REQUIREMENT:
Starting at the top line and ending at the bottom one, repeat the entries exactly and drop every picture.

Dataset entries:
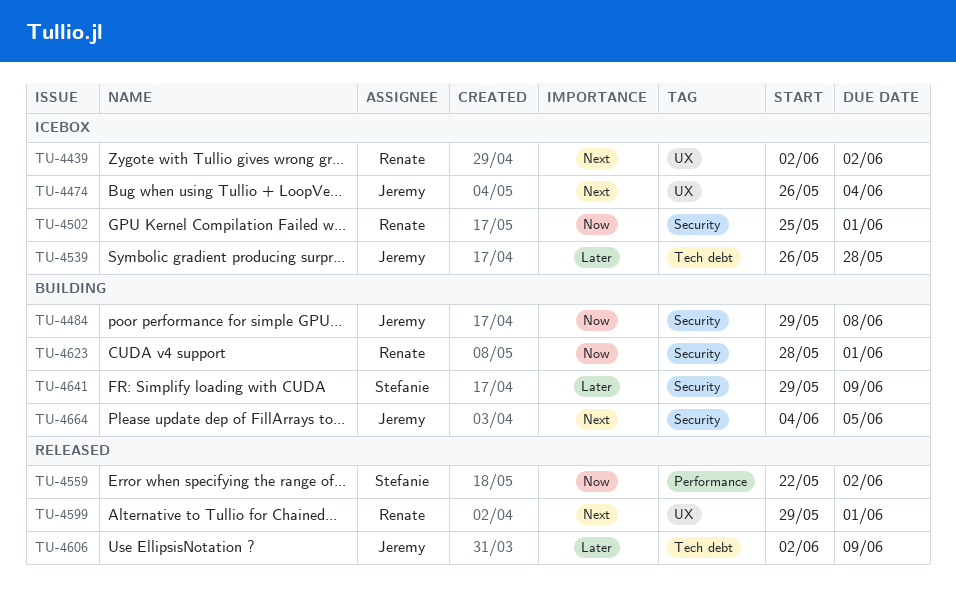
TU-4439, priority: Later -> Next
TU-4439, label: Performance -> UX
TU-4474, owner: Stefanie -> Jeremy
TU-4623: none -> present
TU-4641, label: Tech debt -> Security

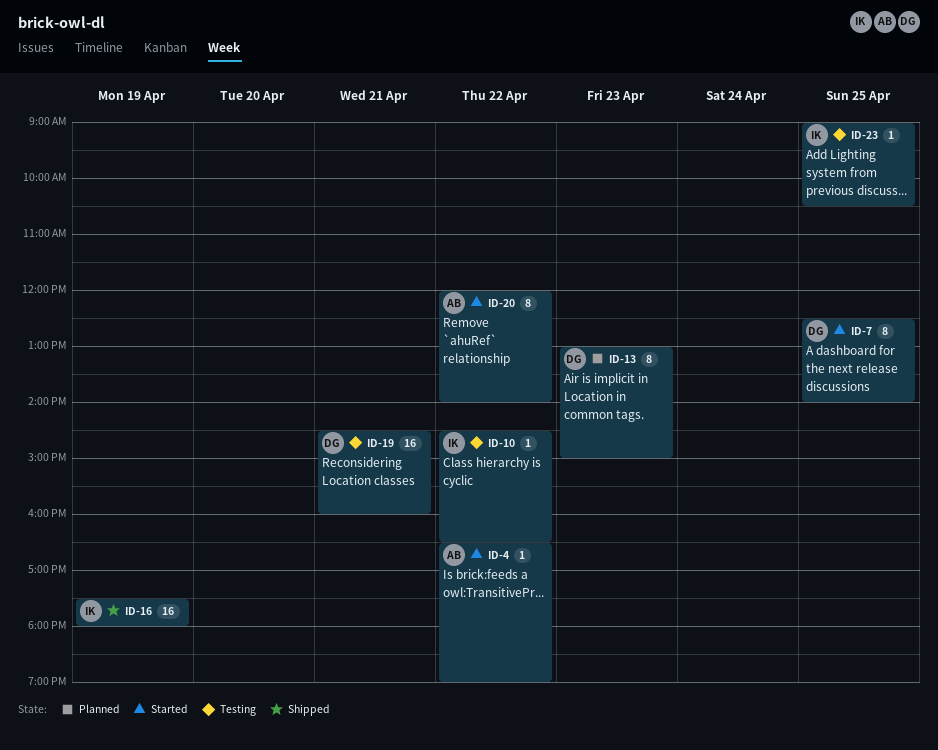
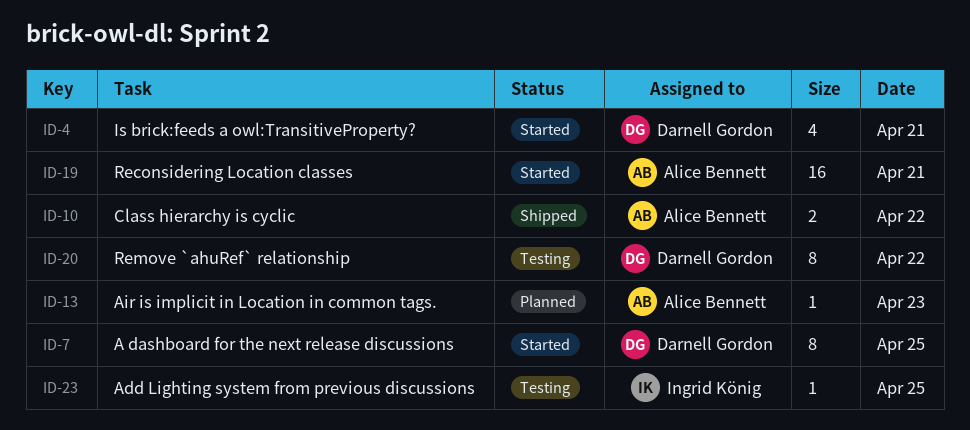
ID-4, owner: Alice Bennett -> Darnell Gordon
ID-4, estimate: 1 -> 4
ID-4, day: Apr 22 -> Apr 21
ID-10, status: Testing -> Shipped
ID-10, owner: Ingrid König -> Alice Bennett
ID-10, estimate: 1 -> 2
ID-13, owner: Darnell Gordon -> Alice Bennett
ID-13, estimate: 8 -> 1
ID-16: present -> none
ID-19, status: Testing -> Started
ID-19, owner: Darnell Gordon -> Alice Bennett
ID-20, status: Started -> Testing
ID-20, owner: Alice Bennett -> Darnell Gordon

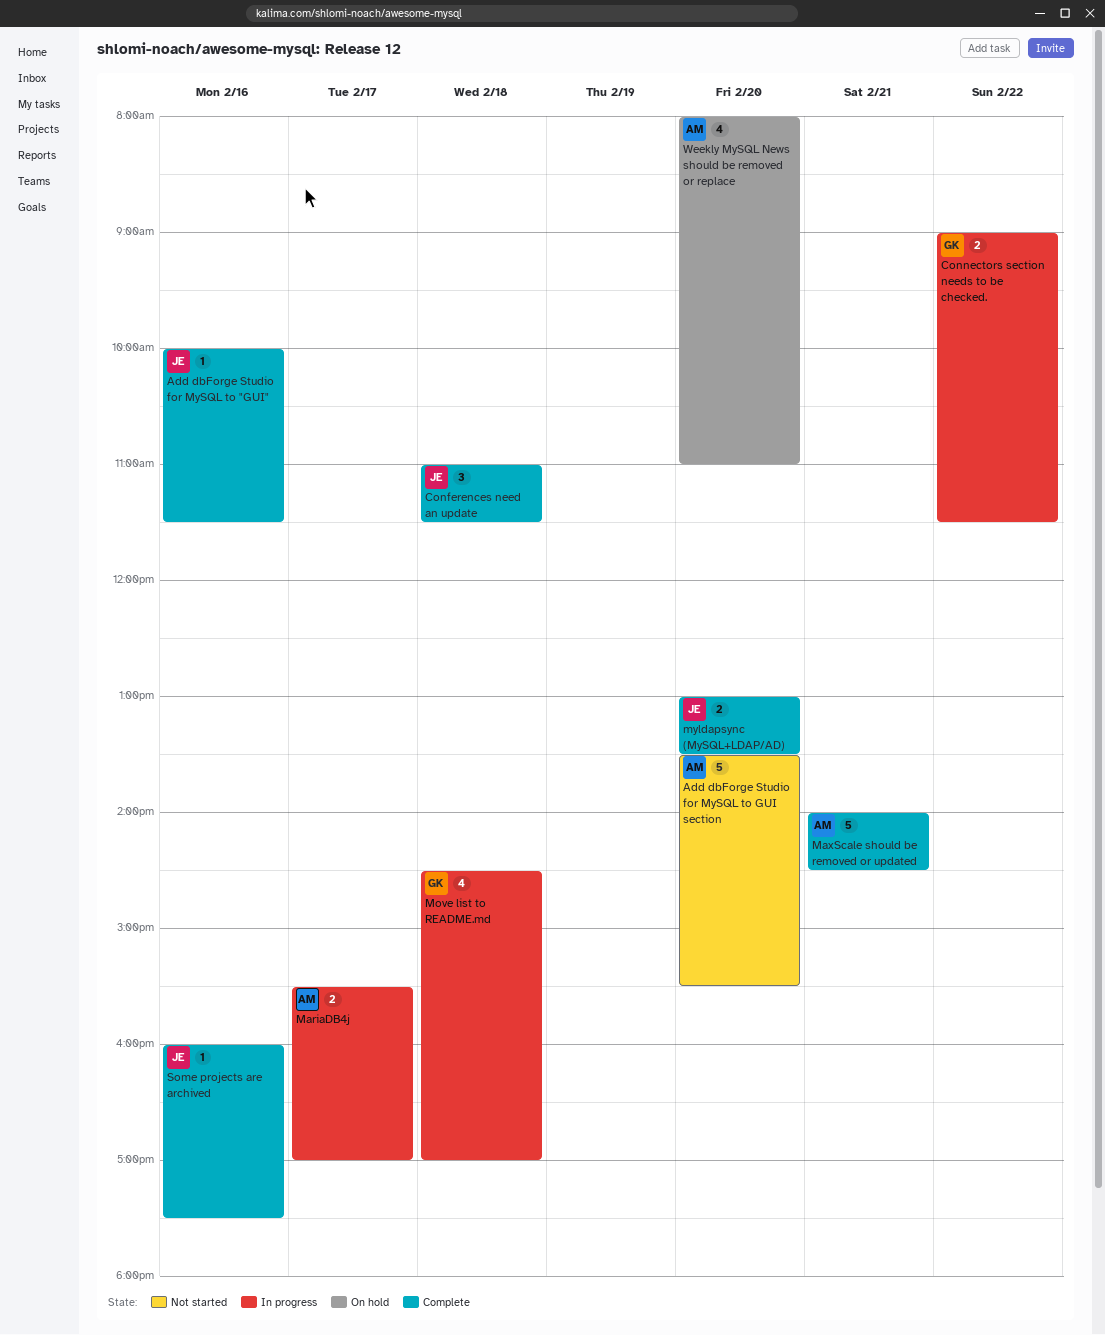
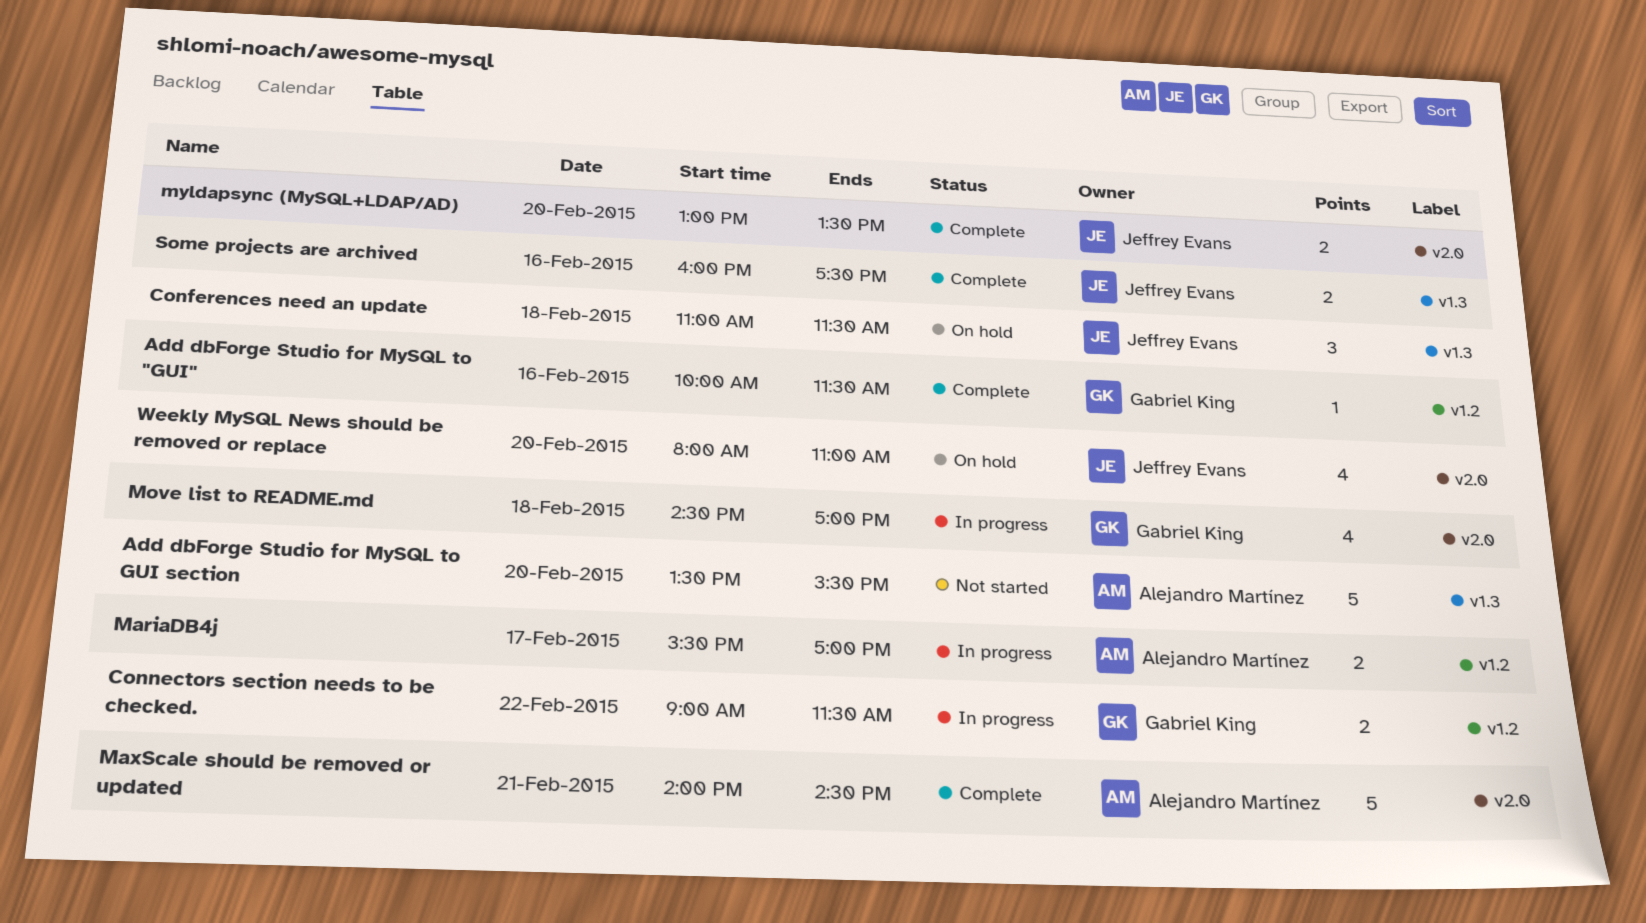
Add dbForge Studio for MySQL to "GUI", owner: Jeffrey Evans -> Gabriel King
Conferences need an update, status: Complete -> On hold
Some projects are archived, estimate: 1 -> 2
Weekly MySQL News should be removed or replace, owner: Alejandro Martínez -> Jeffrey Evans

RESULT FOR THIS EXERCISE:
TU-4439, priority: Later -> Next
TU-4439, label: Performance -> UX
TU-4474, owner: Stefanie -> Jeremy
TU-4623: none -> present
TU-4641, label: Tech debt -> Security

ID-4, owner: Alice Bennett -> Darnell Gordon
ID-4, estimate: 1 -> 4
ID-4, day: Apr 22 -> Apr 21
ID-10, status: Testing -> Shipped
ID-10, owner: Ingrid König -> Alice Bennett
ID-10, estimate: 1 -> 2
ID-13, owner: Darnell Gordon -> Alice Bennett
ID-13, estimate: 8 -> 1
ID-16: present -> none
ID-19, status: Testing -> Started
ID-19, owner: Darnell Gordon -> Alice Bennett
ID-20, status: Started -> Testing
ID-20, owner: Alice Bennett -> Darnell Gordon

Add dbForge Studio for MySQL to "GUI", owner: Jeffrey Evans -> Gabriel King
Conferences need an update, status: Complete -> On hold
Some projects are archived, estimate: 1 -> 2
Weekly MySQL News should be removed or replace, owner: Alejandro Martínez -> Jeffrey Evans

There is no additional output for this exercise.